::: THE DATA
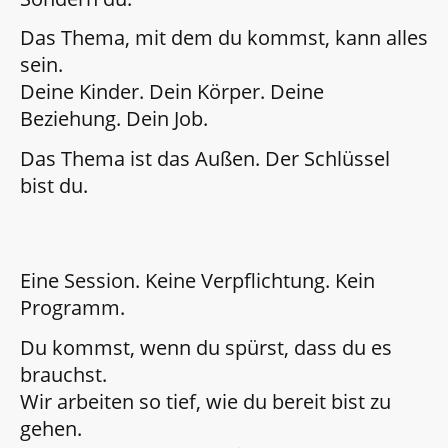
Das Thema, mit dem du kommst, kann alles
sein.
Deine Kinder. Dein Körper. Deine
Beziehung. Dein Job.
Das Thema ist das Außen. Der Schlüssel
bist du.
Eine Session. Keine Verpflichtung. Kein
Programm.
Du kommst, wenn du spürst, dass du es
brauchst.
Wir arbeiten so tief, wie du bereit bist zu
gehen.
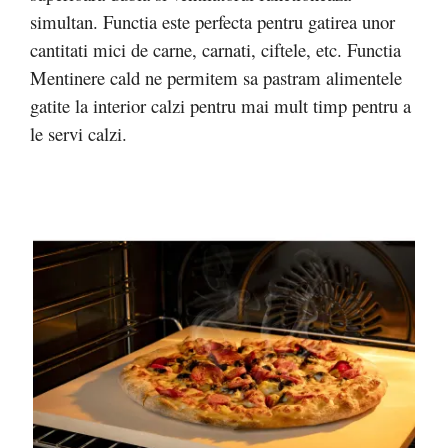
simultan. Functia este perfecta pentru gatirea unor
cantitati mici de carne, carnati, ciftele, etc. Functia
Mentinere cald ne permitem sa pastram alimentele
gatite la interior calzi pentru mai mult timp pentru a
le servi calzi.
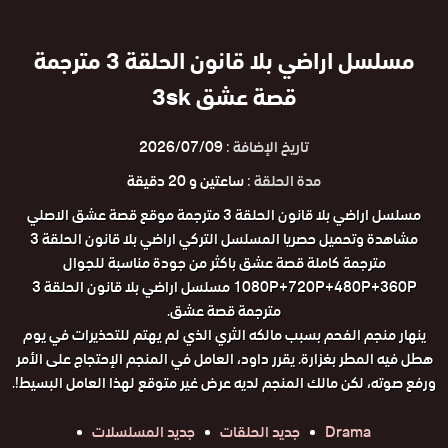
مسلسل اراضي بلا قانون الحلقة 3 مترجمة
قصة عشق 3sk
تاريخ الإضافة :
2026/07/09
مدة الحلقة :
ساعتين و 20 دقيقة
مسلسل اراضي بلا قانون الحلقة 3 مترجمة موقع قصة عشق الاصلي
مشاهدة وتحميل حصريا المسلسل التركي اراضي بلا قانون الحلقة 3
مترجمة كاملة قصة عشق باكثر من جودة مناسبة للجوال
1080P+720P+480P+360P مسلسل اراضي بلا قانون الحلقة 3
مترجمة قصة عشق.
ينهار منجم الفحم بسبب مالكه الثري الذي لم يهتم للتحذيرات في يوم
هطل فيه المطر بغزارة. يقرر داود، العامل في المنجم الإحتجاج على الأمر
ورفع صوته، لكن مالك المنجم لديه عرض غير متوقع لهذا العامل البسيط!.
Drama
جديد الحلقات
جديد المسلسلات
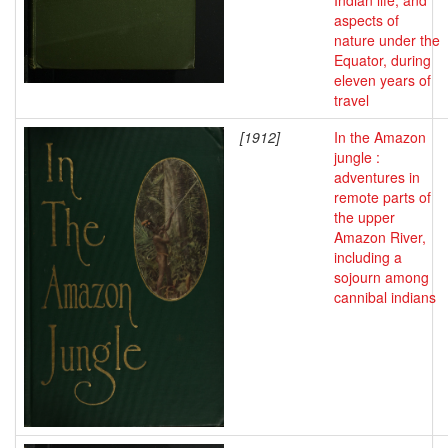
Indian life, and
aspects of
nature under the
Equator, during
eleven years of
travel
[1912]
In the Amazon
jungle :
adventures in
remote parts of
the upper
Amazon River,
including a
sojourn among
cannibal indians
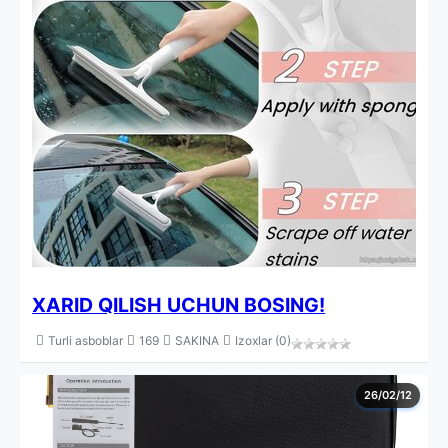
XARID QILISH UCHUN BOSING!
Turli asboblar
169
SAKINA
Izoxlar (0)
26/02/12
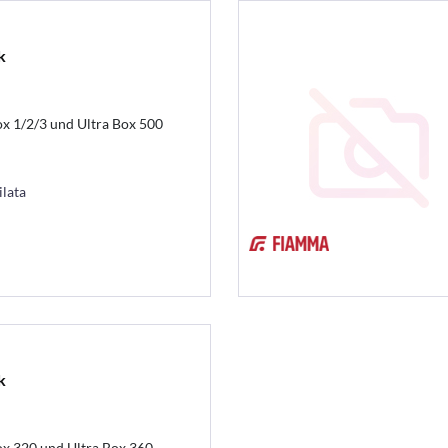
k
Box 1/2/3 und Ultra Box 500
ilata
k
Box 320 und Ultra Box 360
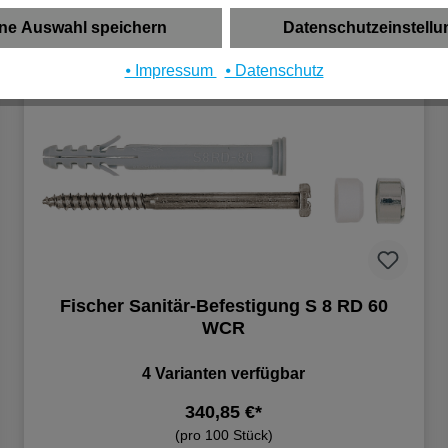
ne Auswahl speichern
Datenschutzeinstell
⦁ Impressum
⦁ Datenschutz
Fischer Sanitär-Befestigung S 8 RD 60
WCR
4 Varianten verfügbar
340,85 €*
(pro 100 Stück)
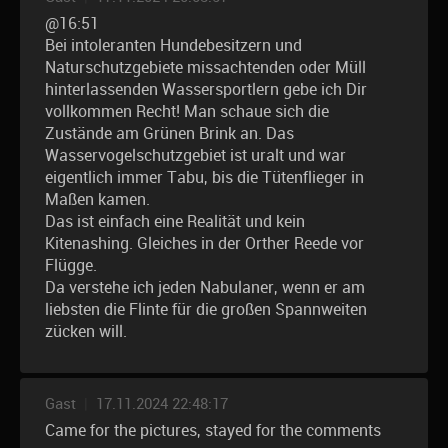
@16:51
Bei intoleranten Hundebesitzern und
Naturschutzgebiete missachtenden oder Müll
hinterlassenden Wassersportlern gebe ich Dir
vollkommen Recht! Man schaue sich die
Zustände am Grünen Brink an. Das
Wasservogelschutzgebiet ist uralt und war
eigentlich immer Tabu, bis die Tütenflieger in
Maßen kamen.
Das ist einfach eine Realität und kein
Kitenashing. Gleiches in der Orther Reede vor
Flügge.
Da verstehe ich jeden Nabulaner, wenn er am
liebsten die Flinte für die großen Spannweiten
zücken will.
Gast
|
17.11.2024 22:48:17
Came for the pictures, stayed for the comments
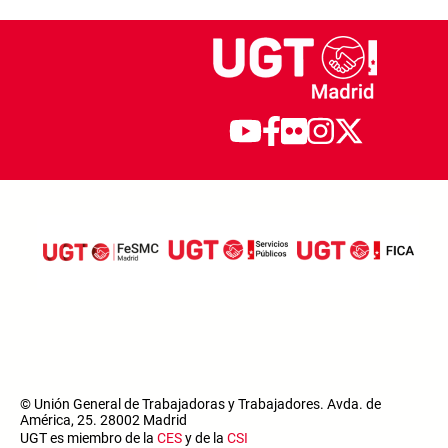
© Unión General de Trabajadoras y Trabajadores. Avda. de
América, 25. 28002 Madrid
UGT es miembro de la
CES
y de la
CSI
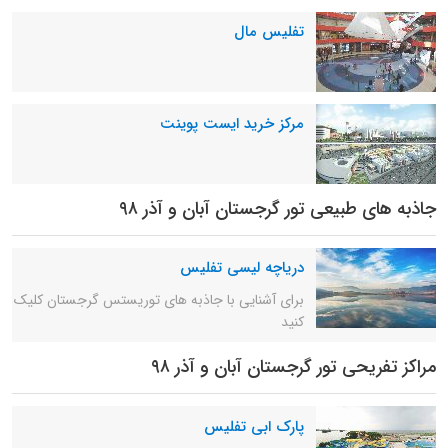
تفلیس مال
مرکز خرید ایست پوینت
جاذبه های طبیعی تور گرجستان آبان و آذر ۹۸
دریاچه لیسی تفلیس
برای آشنایی با جاذبه های توریستس گرجستان کلیک
کنید
مراکز تفریحی تور گرجستان آبان و آذر ۹۸
پارک ابی تفلیس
::::::
AIM OF THE TASK - Which lines in the rows above contain the word "العامل"? Copy every one of them.

WRITTEN REPLY -
هطل فيه المطر بغزارة. يقرر داود، العامل في المنجم الإحتجاج على الأمر
ورفع صوته، لكن مالك المنجم لديه عرض غير متوقع لهذا العامل البسيط!.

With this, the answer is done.